Inspiration
Modern radiologists face growing workloads and fragmented workflows—constantly switching between PACS viewers, AI dashboards, and annotation tools. Synapse was created to fix that. Our team set out to build an AI-powered collaboration platform that seamlessly connects radiologists and machine intelligence in one unified workspace.

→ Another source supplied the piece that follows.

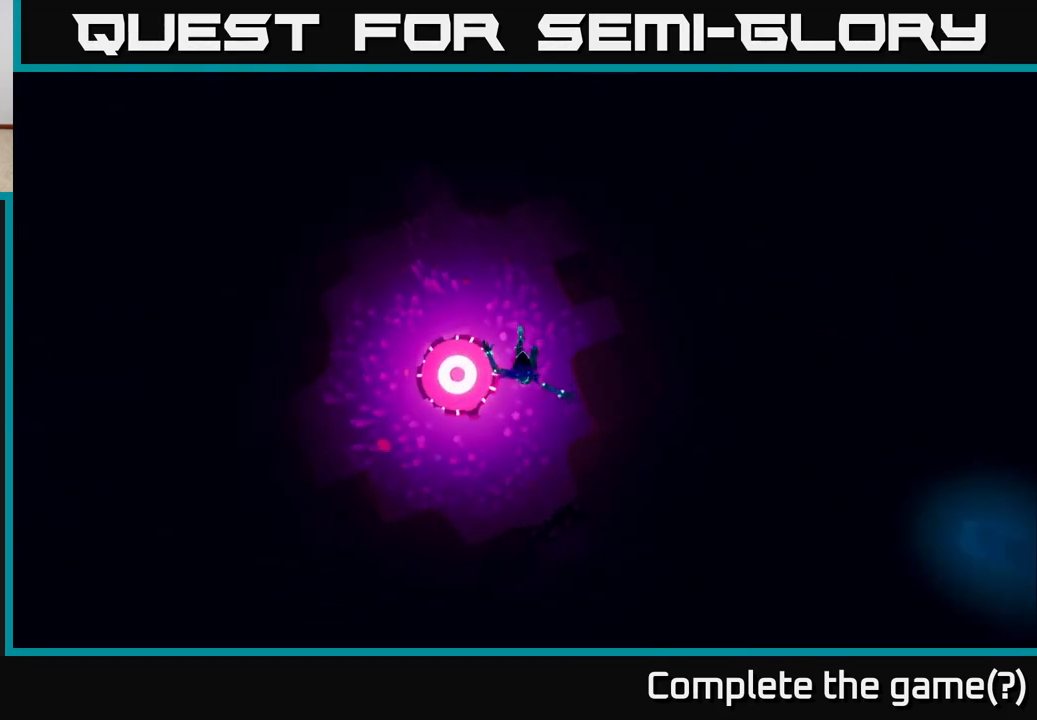
{"buttons": [], "left_stick": "center", "right_stick": "up-left", "events": []}
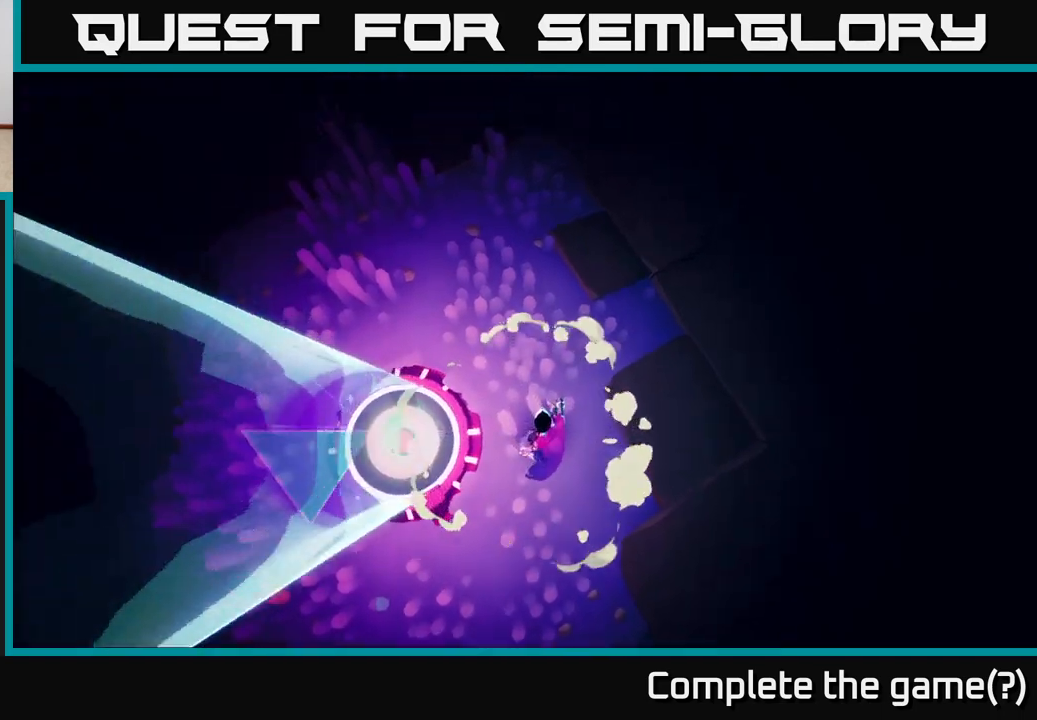
{"buttons": [], "left_stick": "center", "right_stick": "up-right", "events": [[17, "left_stick", "left"], [383, "left_stick", "center"], [467, "right_stick", "up-right"]]}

Overreliance on AI is also another prevalent issue faced in the medical industry; we wanted to ensure that the radiologist's insight comes first.
What it does
SYNAPSE provides a unified workspace where doctors can: upload and view DICOM images directly in the browser, annotate scans with intuitive tools for highlighting and labeling findings, run AI analysis using Hoppr’s chest X-ray models, which detect abnormalities and generate interpretable insights in real time, compare human and AI results side-by-side, or merge them to find consensus regions.
How we built it
We built the platform using React 18 + TypeScript + Vite on the frontend and Python 3 + Hoppr SDK on the backend.
Challenges we ran into
Along the way, we tackled challenges like DICOM rendering and localization of the AI diagnosis.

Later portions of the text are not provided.